Cotyledons +/- orbicular. At the tenth leaf stage: leaf blade elliptic, apex mucronate, margin serrate; oil dots small, numerous, visible with a lens. Leaves emitting an aromatic odour when crushed or broken. Seed germination time 88 to 150 days.

Distribution and Ecology

Endemic to NEQ, widespread throughout the area. Altitudinal range from near sea level to 1200 m. Grows in well developed rain forest on a variety of sites but probably reaches its best development on soils derived from basalt. In mountain rain forest this species tends to grow along creeks and in gullies and is not found on ridge tops.

Natural History & Notes

Food plant for the larval stages of the Macleay's Swallowtail and Blue Triangle Butterflies. Common & Waterhouse (1981).

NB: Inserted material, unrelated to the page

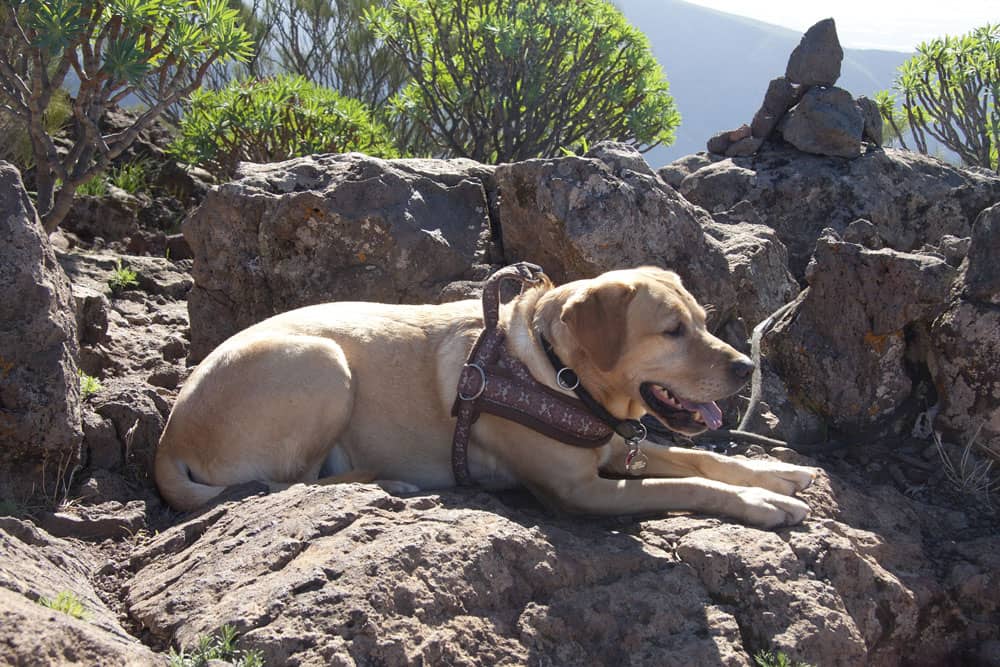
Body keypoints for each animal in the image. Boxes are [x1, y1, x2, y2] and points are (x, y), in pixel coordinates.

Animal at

Stem bark material of this species was active against tumor cell cultures. Collins et al. (1990).

Produces a useful but rather dull, short-grained timber. Wood specific gravity 0.56. Cause et al. (1989).

Synonyms
Daphnandra aromatica F.M.Bailey, A Synopsis of the Queensland Flora, Supplement 1 : 46(1886), Type: Qld. Johnstone River, 1885, T.L. Bancroft,; Holo: BRI; Iso: K, Mel, ?NSW.